Efficiently Heating Your St. Louis Home Starts with a Quality Thermostat

Your thermostat is one of the most crucial components of your home heating system, but it also happens to be one of the most overlooked. In many cases, homeowners suspect a problem with their HVAC when in fact the parts of the unit are just fine. The problem lies in the fact that they’re not being properly controlled by the thermostat.

This small, but impactful device is responsible for regulating temperature and keeps your heater from running constantly. Essentially the brains of your home heating system, a thermostat tells your unit when to turn on and off. It will trigger your furnace to start up when the temperature inside your home is below the desired level and direct it to stop distributing warm air once that level has been reached.

In this blog, experts discuss the relationship between your home thermostat and HVAC, common thermostat issues to look out for, and when to consider an upgrade.

How Your Thermostat Impacts Your Home Heating System

Your thermostat can be the difference between an efficient and inefficient home heating system. When it’s not working as it should be, it can cause your HVAC to switch on and off too frequently. This is often referred to as short-cycling and prevents your home from maintaining a consistent temperature.
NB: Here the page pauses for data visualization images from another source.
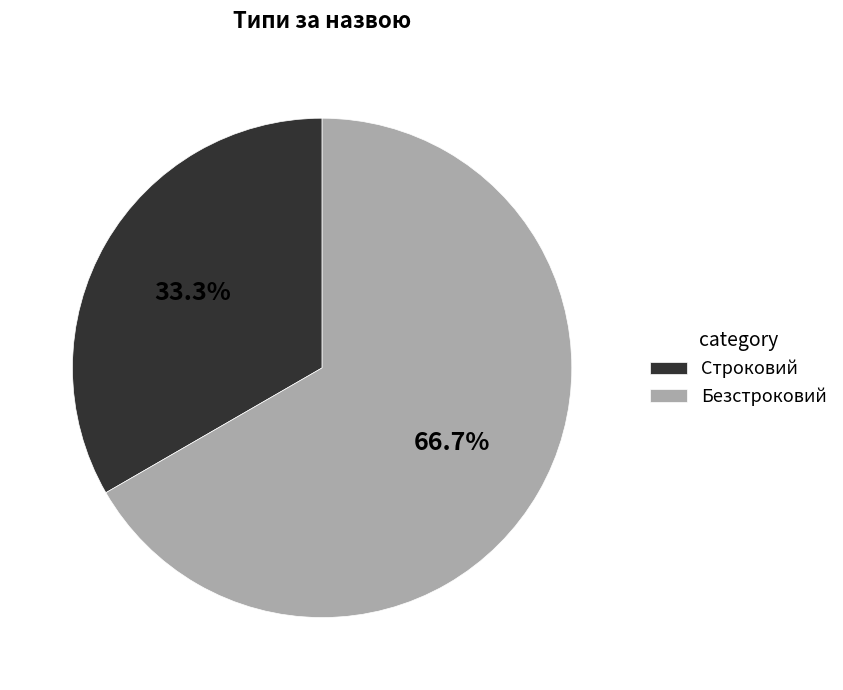

To the nearest percent, what percentage of the pie is Строковий?

33%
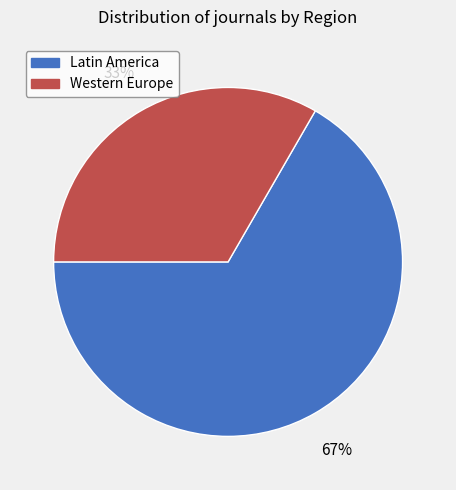

What is the largest slice in the pie chart?

Latin America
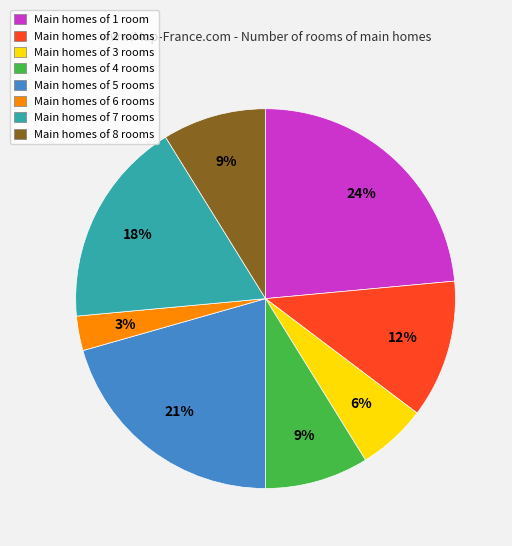

Is there any slice that represents more than half of the pie?

No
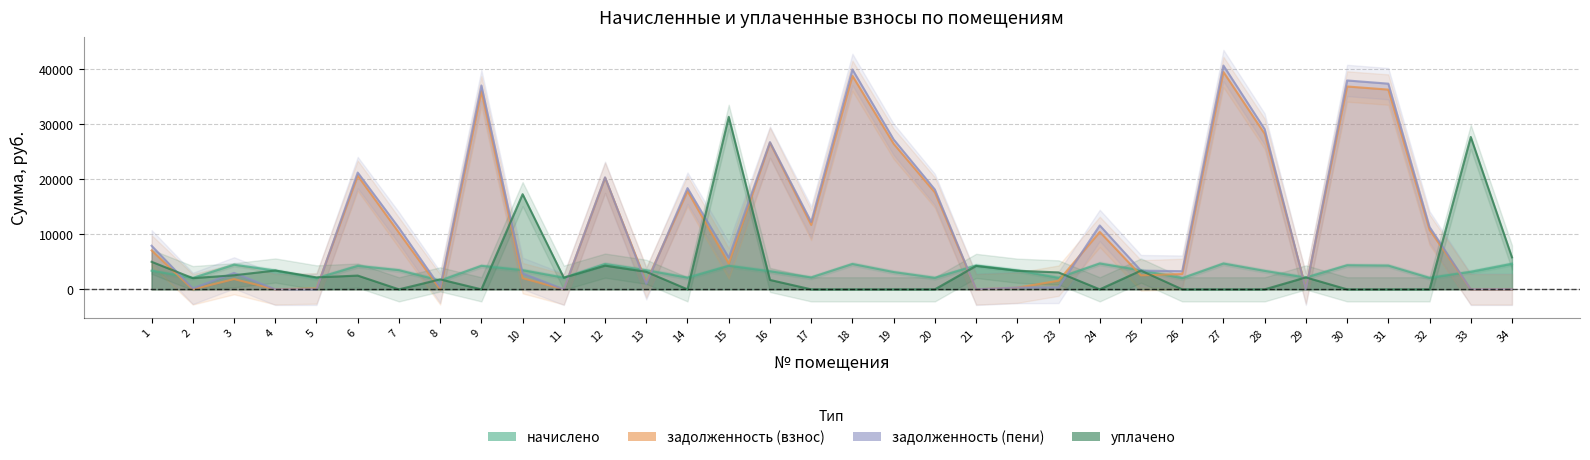

At which label is начислено closest to 3143?

19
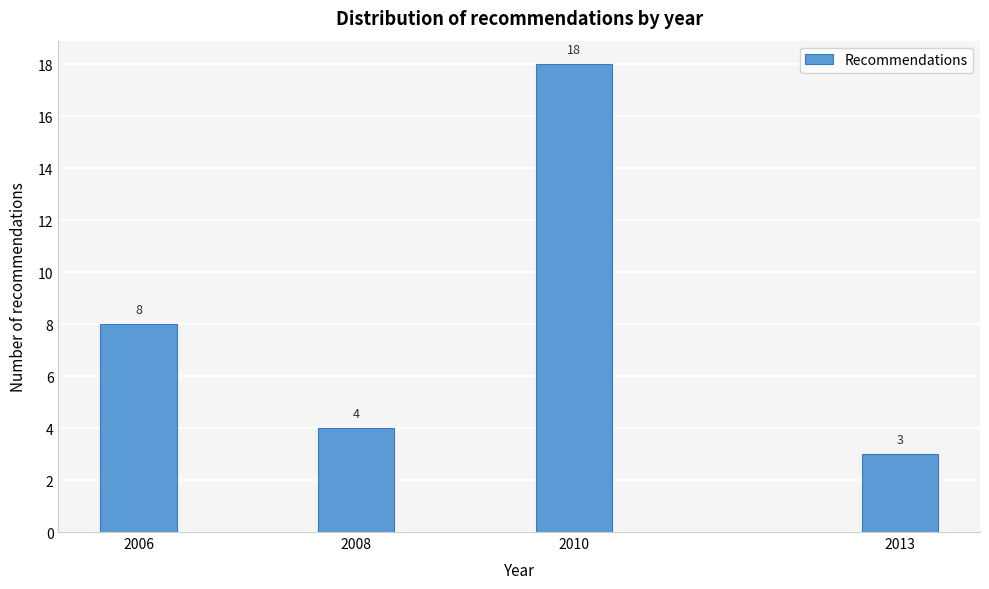

Reading right to left, extract all data points from this chart.

3	18	4	8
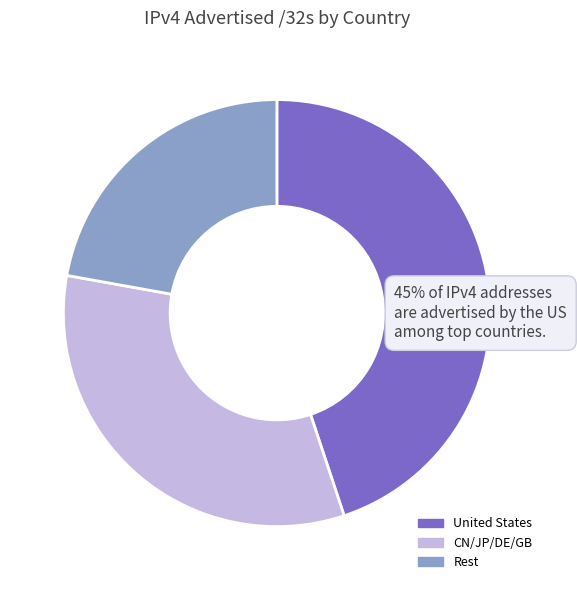

The United States slice represents 55% of the pie. True or false?

False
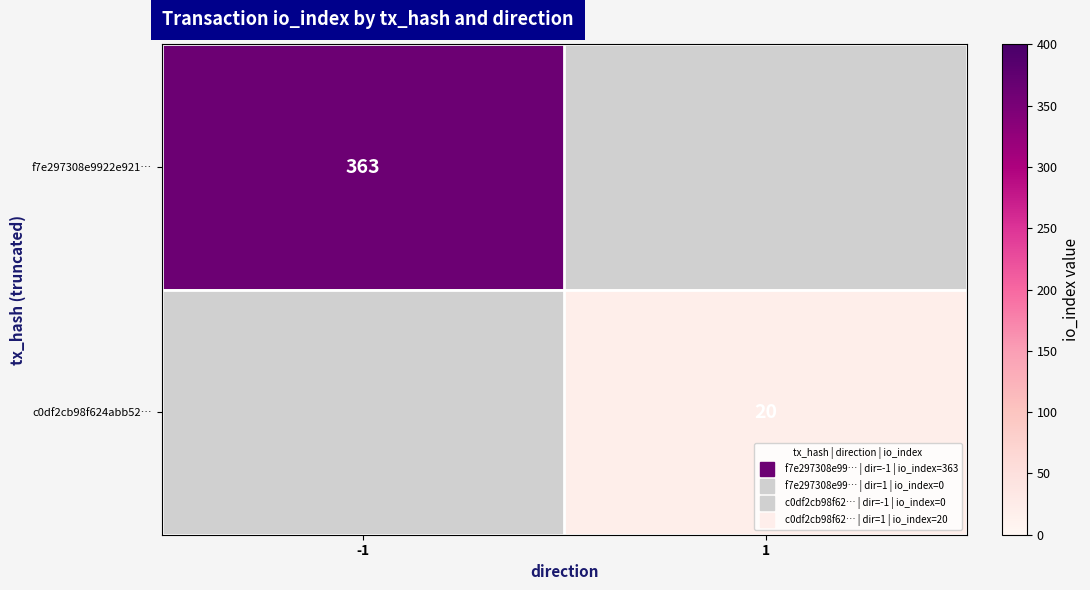

Rank the categories by c0df2cb98f624abb52… value from highest to lowest.

-1, 1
Because your heater is running more than necessary, there’s also additional strain put on your system. This can eventually lead to costly home heating repairs and higher-than-normal energy bills.

To avoid this, you should replace the batteries in your home thermostat on a regular basis, check that the wires are securely connected, and clean the sensing element to keep dirt and dust at bay.

Other Signs of a Faulty Home Thermostat

Short-cycling isn’t the only indication that your thermostat is negatively affecting your home heating system. Here a few additional problems to be aware of:

  • Loose wiring: Most home thermostats have four wires. Two wires control the blower, while the other two power the heater itself. If you find that any of the wires are loose or broken, it’s best to seek the help of a professional to prevent further home heating repairs.

  • Uneven heating: Although there are multiple reasons you could be experiencing uneven heating throughout your home, a malfunctioning thermostat is a common culprit. When a thermostat is incorrectly calibrated, it will force your home heating system to turn off before your space has had enough time to get up to the set temperature.

    This issue generally doesn’t require extensive home heating repairs, but your device should be recalibrated to achieve better temperature control.

  • Poor placement: Your thermostat’s location is more important than you might think! One that’s poorly placed is more likely to inaccurately read temperatures, resulting in your home heating system running at the wrong times and an uncomfortable indoor environment.

    Home thermostats shouldn’t be exposed to direct sunlight, affixed to drafty exterior walls, or situated near appliances. For assistance with installation, reach out to a St. Louis heating specialist.

  • Software glitches: If you have a smart thermostat, it’s possible your device can experience software glitches that hinder your HVAC’s performance. Make sure to keep your user manual on hand, so you can troubleshoot any issues later on. If you’re unable to easily reboot your system, consider getting in touch with a home heating repair company or the thermostat manufacturer. They’ll be able to work with you to come up with the best solution.

When to Consider a New Thermostat for Your Home Heating System

No home thermostat lasts forever. Eventually, your device will need to be replaced. But knowing the right time for an upgrade can be tricky. You don’t want to install a new thermostat when your existing one can be repaired, but you also don’t want to have it fixed only for it to fail again within a matter of days.

In general, most thermostats last around 10 years. If your device is nearing the end of its useful life, it’s worth beginning your search for a replacement. Home heating system technicians have extensive experience working with a wide variety of thermostats and can offer recommendations on the latest options on the market.

You may also think about investing in a new home thermostat if your current one is non-programmable – even if nothing is visibly wrong with it. Modern, smart thermostats are not only more convenient, but they provide more accurate temperature monitoring as well. This means fewer fluctuations and less wear and tear on your HVAC.